## Task brief
Write out the text of each item below word for word, and leave the pictures out of your answer.

## Data

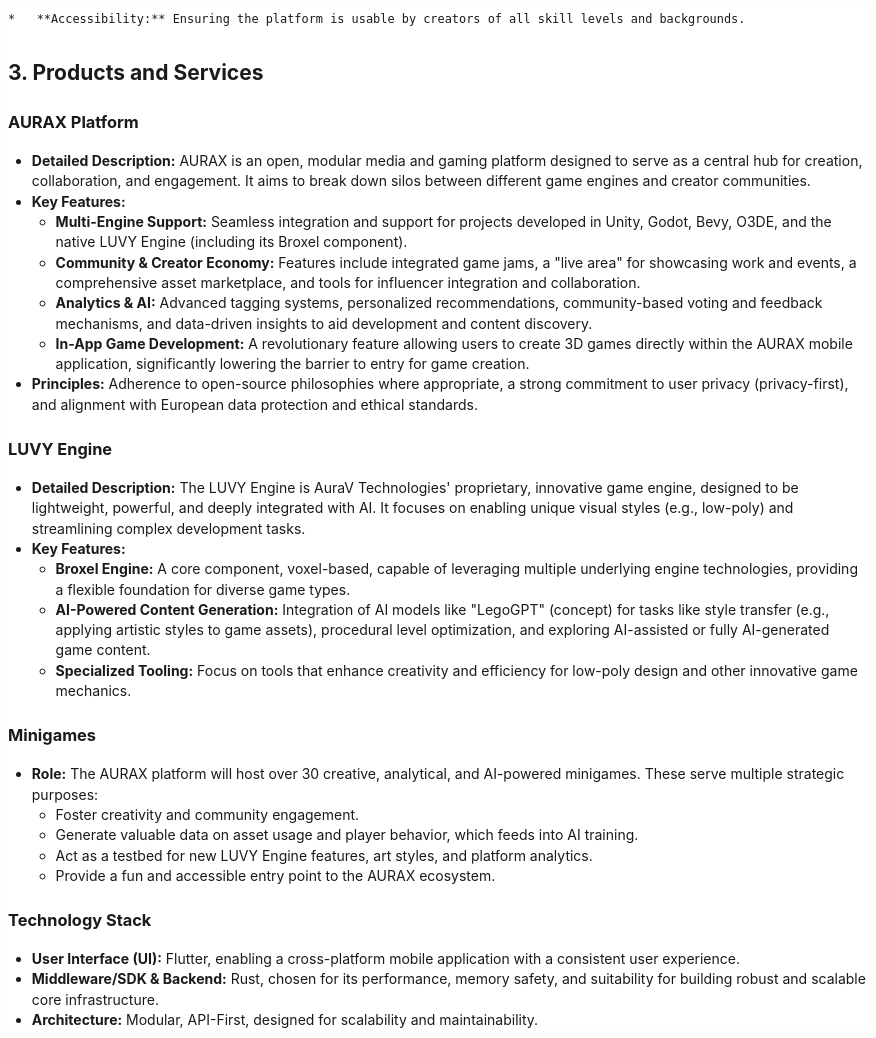     *   **Accessibility:** Ensuring the platform is usable by creators of all skill levels and backgrounds.

## 3. Products and Services

### AURAX Platform
*   **Detailed Description:** AURAX is an open, modular media and gaming platform designed to serve as a central hub for creation, collaboration, and engagement. It aims to break down silos between different game engines and creator communities.
*   **Key Features:**
    *   **Multi-Engine Support:** Seamless integration and support for projects developed in Unity, Godot, Bevy, O3DE, and the native LUVY Engine (including its Broxel component).
    *   **Community & Creator Economy:** Features include integrated game jams, a "live area" for showcasing work and events, a comprehensive asset marketplace, and tools for influencer integration and collaboration.
    *   **Analytics & AI:** Advanced tagging systems, personalized recommendations, community-based voting and feedback mechanisms, and data-driven insights to aid development and content discovery.
    *   **In-App Game Development:** A revolutionary feature allowing users to create 3D games directly within the AURAX mobile application, significantly lowering the barrier to entry for game creation.
*   **Principles:** Adherence to open-source philosophies where appropriate, a strong commitment to user privacy (privacy-first), and alignment with European data protection and ethical standards.

### LUVY Engine
*   **Detailed Description:** The LUVY Engine is AuraV Technologies' proprietary, innovative game engine, designed to be lightweight, powerful, and deeply integrated with AI. It focuses on enabling unique visual styles (e.g., low-poly) and streamlining complex development tasks.
*   **Key Features:**
    *   **Broxel Engine:** A core component, voxel-based, capable of leveraging multiple underlying engine technologies, providing a flexible foundation for diverse game types.
    *   **AI-Powered Content Generation:** Integration of AI models like "LegoGPT" (concept) for tasks like style transfer (e.g., applying artistic styles to game assets), procedural level optimization, and exploring AI-assisted or fully AI-generated game content.
    *   **Specialized Tooling:** Focus on tools that enhance creativity and efficiency for low-poly design and other innovative game mechanics.

### Minigames
*   **Role:** The AURAX platform will host over 30 creative, analytical, and AI-powered minigames. These serve multiple strategic purposes:
    *   Foster creativity and community engagement.
    *   Generate valuable data on asset usage and player behavior, which feeds into AI training.
    *   Act as a testbed for new LUVY Engine features, art styles, and platform analytics.
    *   Provide a fun and accessible entry point to the AURAX ecosystem.

### Technology Stack
*   **User Interface (UI):** Flutter, enabling a cross-platform mobile application with a consistent user experience.
*   **Middleware/SDK & Backend:** Rust, chosen for its performance, memory safety, and suitability for building robust and scalable core infrastructure.
*   **Architecture:** Modular, API-First, designed for scalability and maintainability.
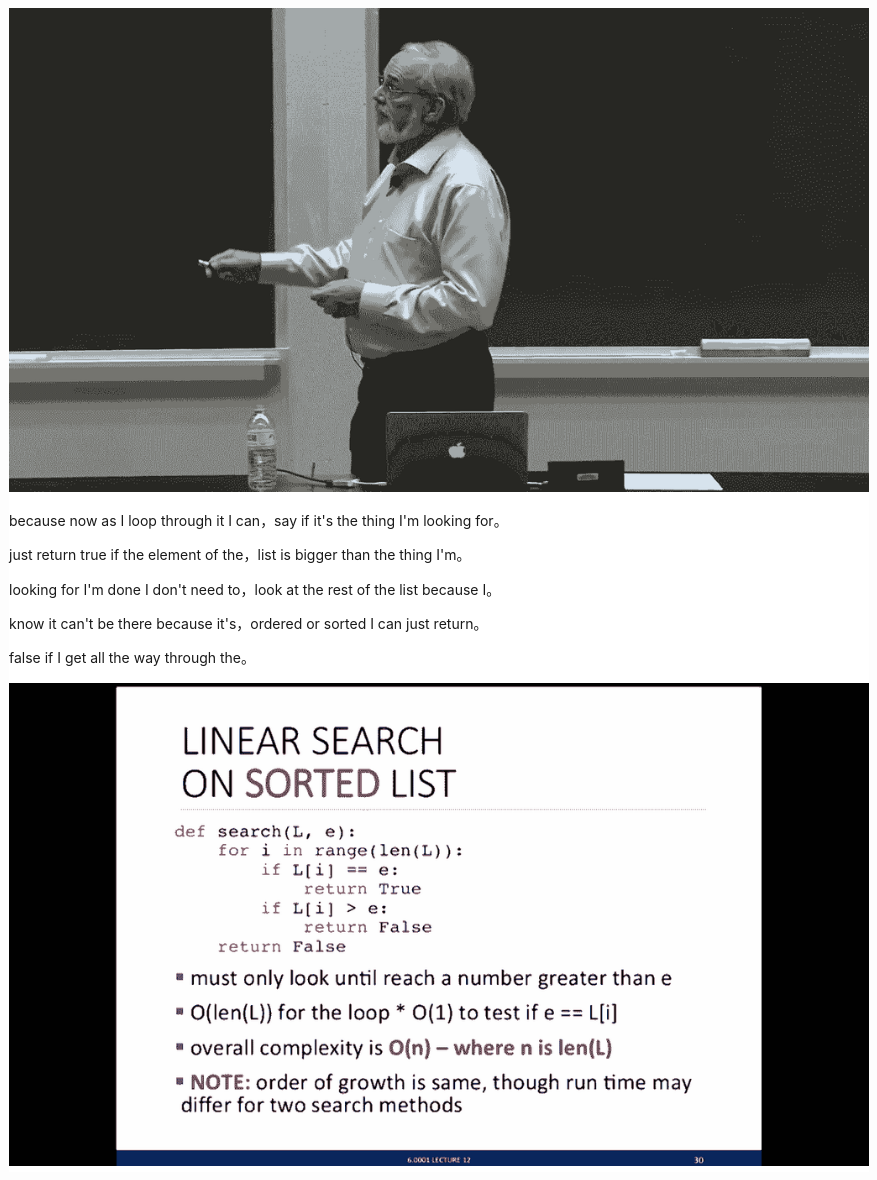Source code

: ![](img/c3b14cac425f22b6ac9e3a9e921549c5_138.png)

because now as I loop through it I can，say if it's the thing I'm looking for。

just return true if the element of the，list is bigger than the thing I'm。

looking for I'm done I don't need to，look at the rest of the list because I。

know it can't be there because it's，ordered or sorted I can just return。

false if I get all the way through the。

![](img/c3b14cac425f22b6ac9e3a9e921549c5_140.png)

## Response to this task
     *   **Accessibility:** Ensuring the platform is usable by creators of all skill levels and backgrounds.

## 3. Products and Services

### AURAX Platform
*   **Detailed Description:** AURAX is an open, modular media and gaming platform designed to serve as a central hub for creation, collaboration, and engagement. It aims to break down silos between different game engines and creator communities.
*   **Key Features:**
    *   **Multi-Engine Support:** Seamless integration and support for projects developed in Unity, Godot, Bevy, O3DE, and the native LUVY Engine (including its Broxel component).
    *   **Community & Creator Economy:** Features include integrated game jams, a "live area" for showcasing work and events, a comprehensive asset marketplace, and tools for influencer integration and collaboration.
    *   **Analytics & AI:** Advanced tagging systems, personalized recommendations, community-based voting and feedback mechanisms, and data-driven insights to aid development and content discovery.
    *   **In-App Game Development:** A revolutionary feature allowing users to create 3D games directly within the AURAX mobile application, significantly lowering the barrier to entry for game creation.
*   **Principles:** Adherence to open-source philosophies where appropriate, a strong commitment to user privacy (privacy-first), and alignment with European data protection and ethical standards.

### LUVY Engine
*   **Detailed Description:** The LUVY Engine is AuraV Technologies' proprietary, innovative game engine, designed to be lightweight, powerful, and deeply integrated with AI. It focuses on enabling unique visual styles (e.g., low-poly) and streamlining complex development tasks.
*   **Key Features:**
    *   **Broxel Engine:** A core component, voxel-based, capable of leveraging multiple underlying engine technologies, providing a flexible foundation for diverse game types.
    *   **AI-Powered Content Generation:** Integration of AI models like "LegoGPT" (concept) for tasks like style transfer (e.g., applying artistic styles to game assets), procedural level optimization, and exploring AI-assisted or fully AI-generated game content.
    *   **Specialized Tooling:** Focus on tools that enhance creativity and efficiency for low-poly design and other innovative game mechanics.

### Minigames
*   **Role:** The AURAX platform will host over 30 creative, analytical, and AI-powered minigames. These serve multiple strategic purposes:
    *   Foster creativity and community engagement.
    *   Generate valuable data on asset usage and player behavior, which feeds into AI training.
    *   Act as a testbed for new LUVY Engine features, art styles, and platform analytics.
    *   Provide a fun and accessible entry point to the AURAX ecosystem.

### Technology Stack
*   **User Interface (UI):** Flutter, enabling a cross-platform mobile application with a consistent user experience.
*   **Middleware/SDK & Backend:** Rust, chosen for its performance, memory safety, and suitability for building robust and scalable core infrastructure.
*   **Architecture:** Modular, API-First, designed for scalability and maintainability.
Source code

: ![](img/c3b14cac425f22b6ac9e3a9e921549c5_138.png)

because now as I loop through it I can，say if it's the thing I'm looking for。

just return true if the element of the，list is bigger than the thing I'm。

looking for I'm done I don't need to，look at the rest of the list because I。

know it can't be there because it's，ordered or sorted I can just return。

false if I get all the way through the。

![](img/c3b14cac425f22b6ac9e3a9e921549c5_140.png)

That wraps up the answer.